There are so many aspects of Greece that I adore. To begin, there’s so much history, power, and beauty in the most humble of places here in Greece. Greece has given so much to the world: Philosophy, democracy, the olympic games, theatre, mythology, and the list goes on. Over the course of 8 weeks, I took two classes on Christianity and Bronze Age Archaeology (both of which were VERY interesting) and overall, they reminded me that history well told is beautiful, useful, and indispensable. Greece has a LOT of history; it’s almost overwhelming. Eight weeks was not enough time to absorb it all. Also, I’m really starting to love the color blue. The blue seas, the blue and white flag, the blue-painted buildings on the Greek Isles.... I’ll always associate blue with Greece’s beauty. Every inch of Greece is beautiful. When I say beautiful, I’m talking jaw-droppingly, awe-inspiring, breathtakingly beautiful. I’ve been to a lot of places, and nowhere was as consistently pretty as Greece. Lastly, Moussaka, saganaki, chicken gyros, souvlaki, and fava have officially become my favorite dishes. Eating at Greek restaurants in Michigan just won’t be enough anymore. Until we meet again, Greece!
After spending 8 weeks in Greece without being at least proficient in Greek, I can safely say that English speakers are incredibly privileged. I’m going to be honest with myself and you all: when I first came to Athens, I had this subconscious assumption that people can — and will — speak English with me. I made no effort to learn even a lick of Greek. Since English is a very prevalent language, I didn’t necessarily have to learn Greek, which is true: I could definitely get by without knowing Greek while spending my summer in Greece. In fact, when I was in Fira, Santorini, most of the restaurants, cafes, shops, and bars had signs and menus in English. Fira is a very touristy place that attracts travelers from every part of the world, but it’s interesting how English speakers are the ones they cater to. As English speakers, we don’t have to overcome obstacles to have an enjoyable experience.

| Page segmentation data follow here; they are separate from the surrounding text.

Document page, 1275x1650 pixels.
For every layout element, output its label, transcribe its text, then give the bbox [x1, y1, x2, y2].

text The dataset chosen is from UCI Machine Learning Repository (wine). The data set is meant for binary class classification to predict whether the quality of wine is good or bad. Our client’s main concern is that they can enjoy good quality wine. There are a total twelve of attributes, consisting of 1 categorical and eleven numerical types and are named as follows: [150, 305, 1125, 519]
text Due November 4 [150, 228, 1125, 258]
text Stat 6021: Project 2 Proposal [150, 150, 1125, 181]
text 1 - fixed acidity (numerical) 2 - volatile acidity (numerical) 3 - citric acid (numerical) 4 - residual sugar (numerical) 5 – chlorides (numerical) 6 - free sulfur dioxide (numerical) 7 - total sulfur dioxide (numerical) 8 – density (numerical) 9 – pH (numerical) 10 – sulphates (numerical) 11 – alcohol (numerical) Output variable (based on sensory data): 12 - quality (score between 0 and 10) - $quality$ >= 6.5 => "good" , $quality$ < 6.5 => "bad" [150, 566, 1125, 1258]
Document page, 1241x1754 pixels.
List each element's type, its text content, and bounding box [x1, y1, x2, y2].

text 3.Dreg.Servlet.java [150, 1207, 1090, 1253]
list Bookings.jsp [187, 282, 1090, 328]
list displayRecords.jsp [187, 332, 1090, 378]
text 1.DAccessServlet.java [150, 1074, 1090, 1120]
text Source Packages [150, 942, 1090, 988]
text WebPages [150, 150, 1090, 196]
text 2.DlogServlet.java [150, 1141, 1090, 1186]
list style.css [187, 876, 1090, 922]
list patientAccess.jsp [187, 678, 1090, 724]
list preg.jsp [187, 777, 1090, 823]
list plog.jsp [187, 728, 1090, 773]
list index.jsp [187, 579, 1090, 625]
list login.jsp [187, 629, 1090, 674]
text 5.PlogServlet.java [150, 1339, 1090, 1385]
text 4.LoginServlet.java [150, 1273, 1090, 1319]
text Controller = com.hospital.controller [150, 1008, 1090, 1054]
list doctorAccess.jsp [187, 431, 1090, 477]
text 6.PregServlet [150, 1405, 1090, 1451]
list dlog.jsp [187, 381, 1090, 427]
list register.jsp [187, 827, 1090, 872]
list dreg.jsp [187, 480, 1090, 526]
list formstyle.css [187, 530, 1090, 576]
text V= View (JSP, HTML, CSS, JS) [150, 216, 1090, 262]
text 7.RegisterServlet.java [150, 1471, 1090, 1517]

However, while it is possible to use only English while traveling, it’s a common misconception that you can travel and expect people to meet you where you are. Sometimes, there won’t be any English speakers around. To add to that, learning other languages opens you up to a new world, allowing you to communicate and thus connect with amazing people of different backgrounds and cultures, build relationships, and create an overall better experience. Also, learning the language of the country you’re visiting shows cultural appreciation and respect while traveling. Since then, I’ve acknowledged and checked my privilege, and I study the Greek language daily (shoutout to Duolingo).